[Opening THE RECORDS section]
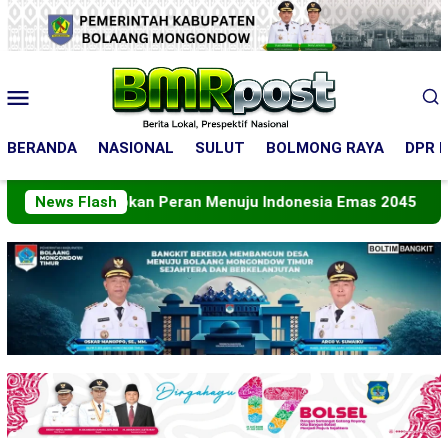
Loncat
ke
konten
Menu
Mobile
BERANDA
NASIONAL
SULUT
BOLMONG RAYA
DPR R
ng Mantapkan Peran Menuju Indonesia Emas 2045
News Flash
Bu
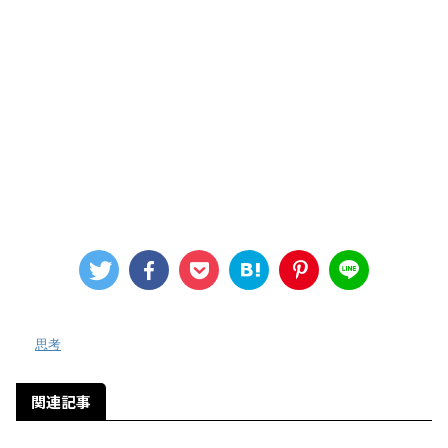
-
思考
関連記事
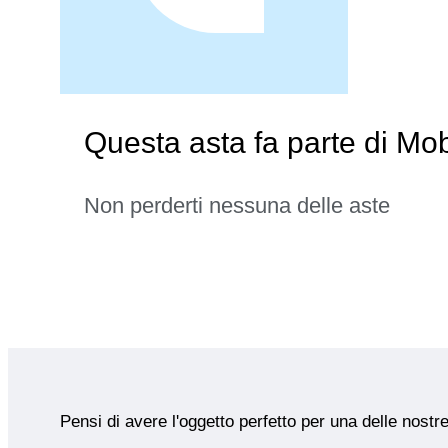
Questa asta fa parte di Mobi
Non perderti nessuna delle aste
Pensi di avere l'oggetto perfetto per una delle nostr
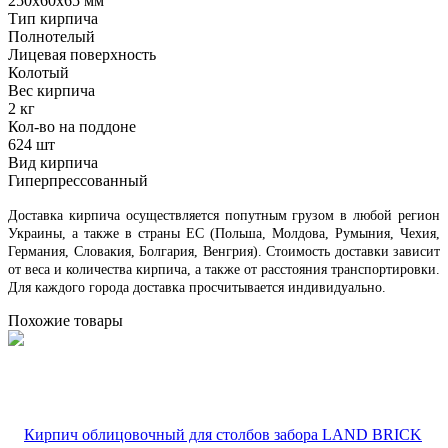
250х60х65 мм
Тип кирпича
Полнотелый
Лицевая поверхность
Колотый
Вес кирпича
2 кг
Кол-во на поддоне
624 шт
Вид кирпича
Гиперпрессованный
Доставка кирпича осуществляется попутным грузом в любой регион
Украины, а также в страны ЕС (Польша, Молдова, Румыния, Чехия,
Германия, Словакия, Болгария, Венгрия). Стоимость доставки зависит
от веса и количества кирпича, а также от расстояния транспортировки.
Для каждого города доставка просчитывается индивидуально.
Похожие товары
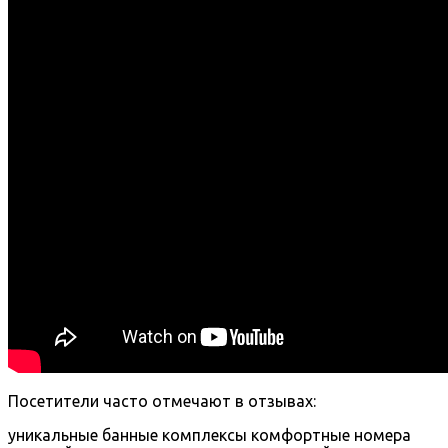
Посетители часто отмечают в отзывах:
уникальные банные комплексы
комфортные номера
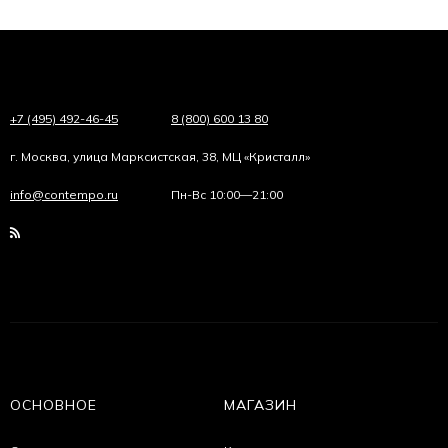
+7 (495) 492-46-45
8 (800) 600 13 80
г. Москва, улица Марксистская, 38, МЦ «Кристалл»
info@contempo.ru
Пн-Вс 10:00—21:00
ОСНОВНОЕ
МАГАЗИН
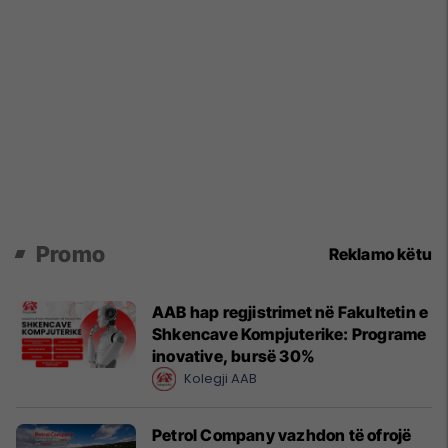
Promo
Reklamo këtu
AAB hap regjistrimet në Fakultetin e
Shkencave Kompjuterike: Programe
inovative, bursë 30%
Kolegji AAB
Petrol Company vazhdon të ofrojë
[Closing THE RECORDS section]
The answer must be every line from the records above that contains the word "также", copied out.

** YOUR RESPONSE **
Украины, а также в страны ЕС (Польша, Молдова, Румыния, Чехия,
от веса и количества кирпича, а также от расстояния транспортировки.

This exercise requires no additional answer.